- ASSIGNMENT: Your answer should be one number: how many lines of the data include the string "applicati"?
::: GIVEN DATA
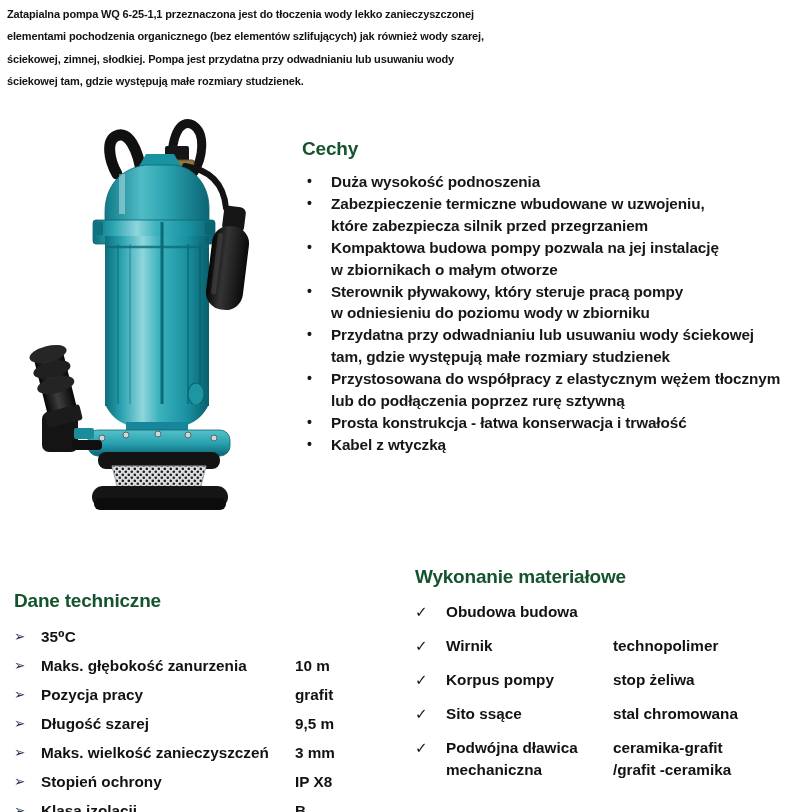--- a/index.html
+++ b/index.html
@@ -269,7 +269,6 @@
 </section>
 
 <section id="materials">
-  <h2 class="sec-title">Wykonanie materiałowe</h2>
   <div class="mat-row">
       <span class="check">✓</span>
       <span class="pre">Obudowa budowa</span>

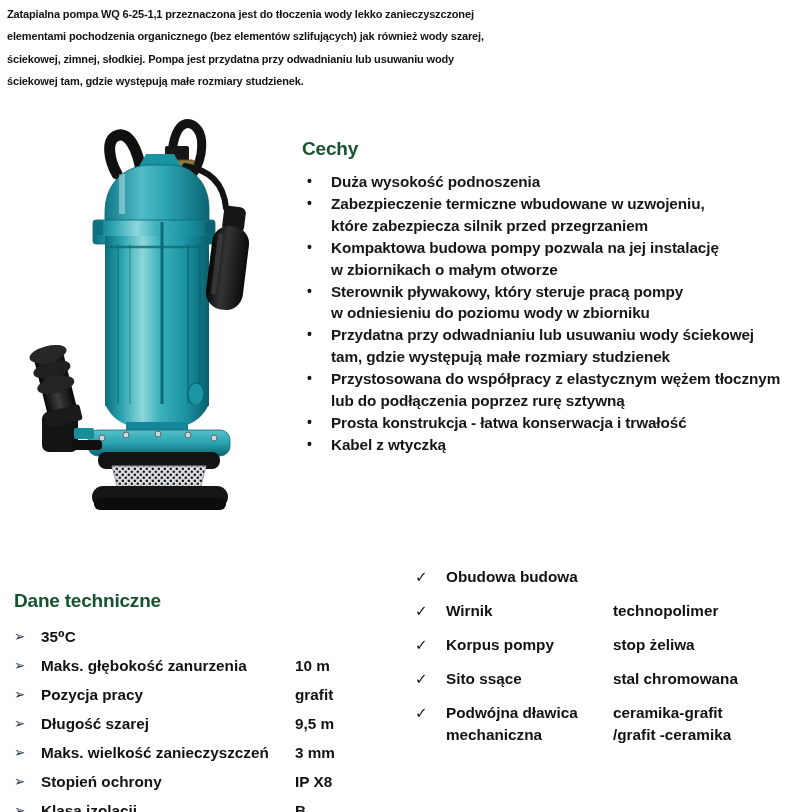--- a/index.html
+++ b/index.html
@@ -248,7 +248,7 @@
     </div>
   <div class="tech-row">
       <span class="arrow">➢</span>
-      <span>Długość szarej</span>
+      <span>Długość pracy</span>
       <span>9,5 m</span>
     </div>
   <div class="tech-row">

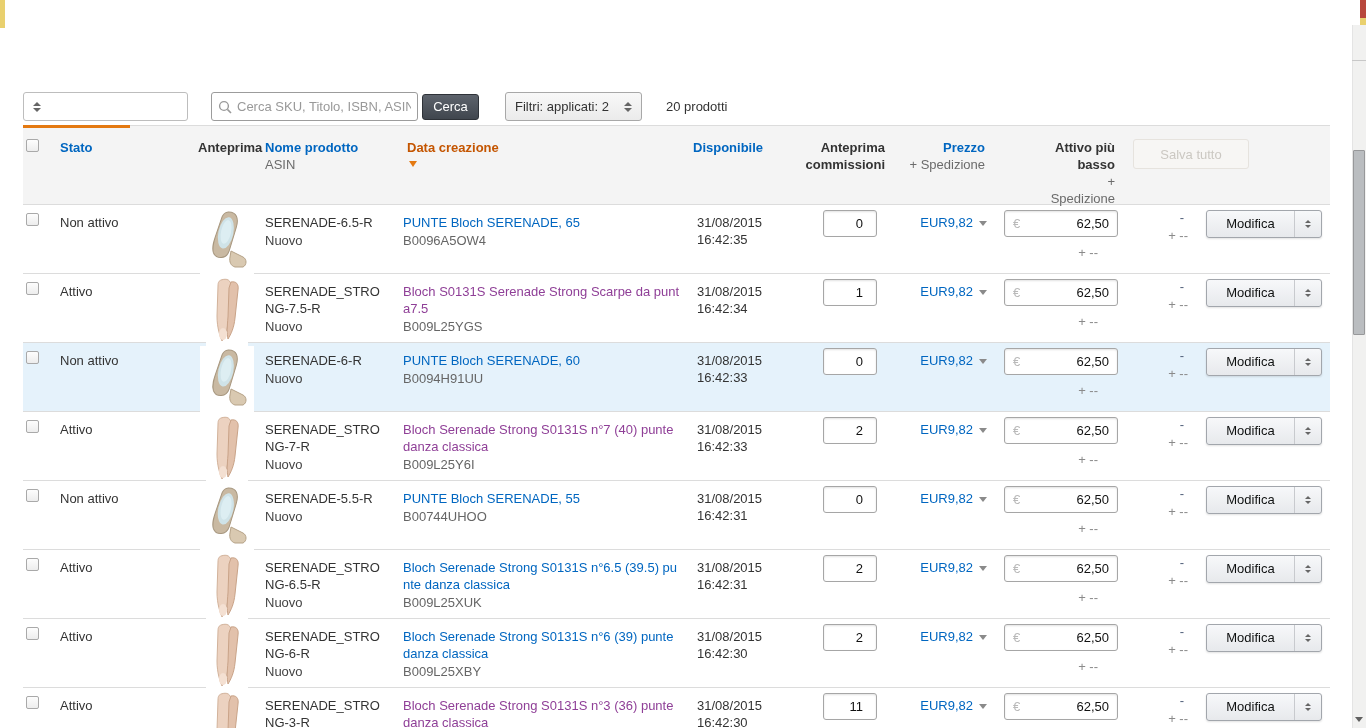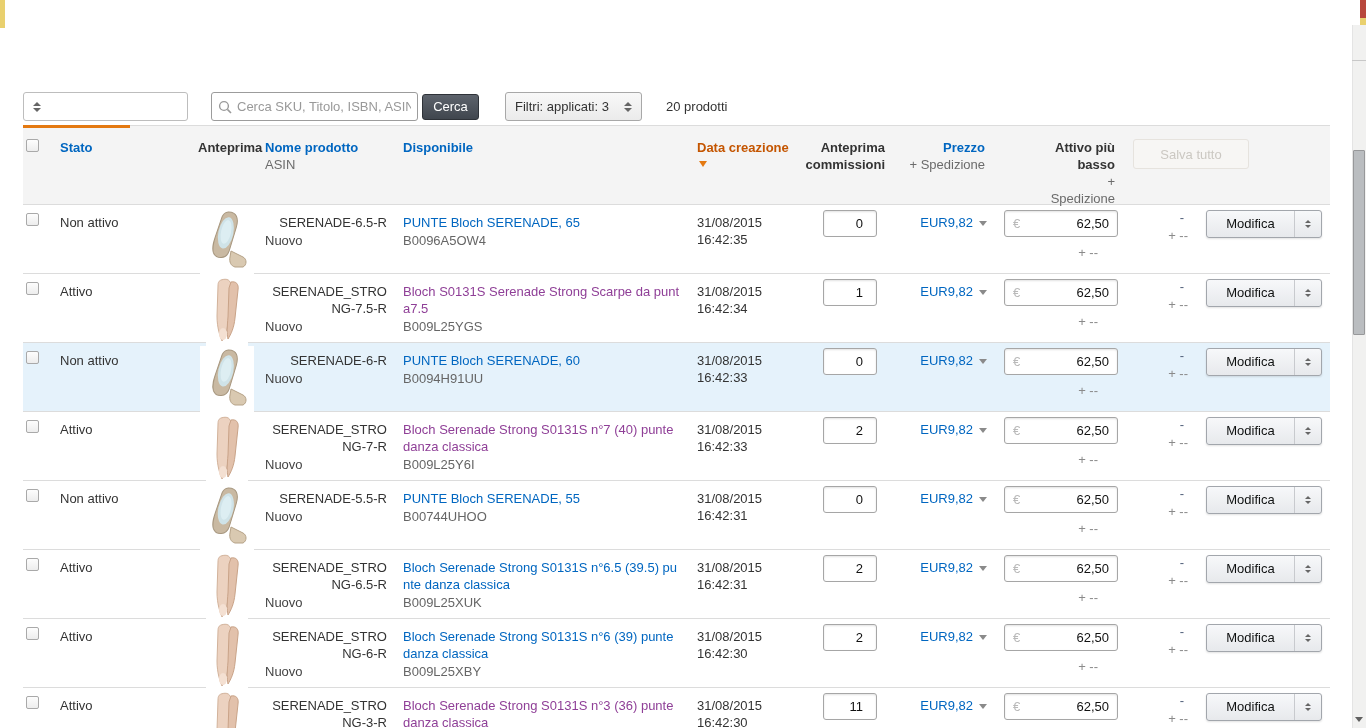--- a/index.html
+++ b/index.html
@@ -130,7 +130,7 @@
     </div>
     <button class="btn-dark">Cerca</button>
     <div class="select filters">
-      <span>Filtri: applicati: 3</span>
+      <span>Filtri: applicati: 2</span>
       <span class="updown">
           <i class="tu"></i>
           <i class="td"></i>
::::::
- OUTPUT: 2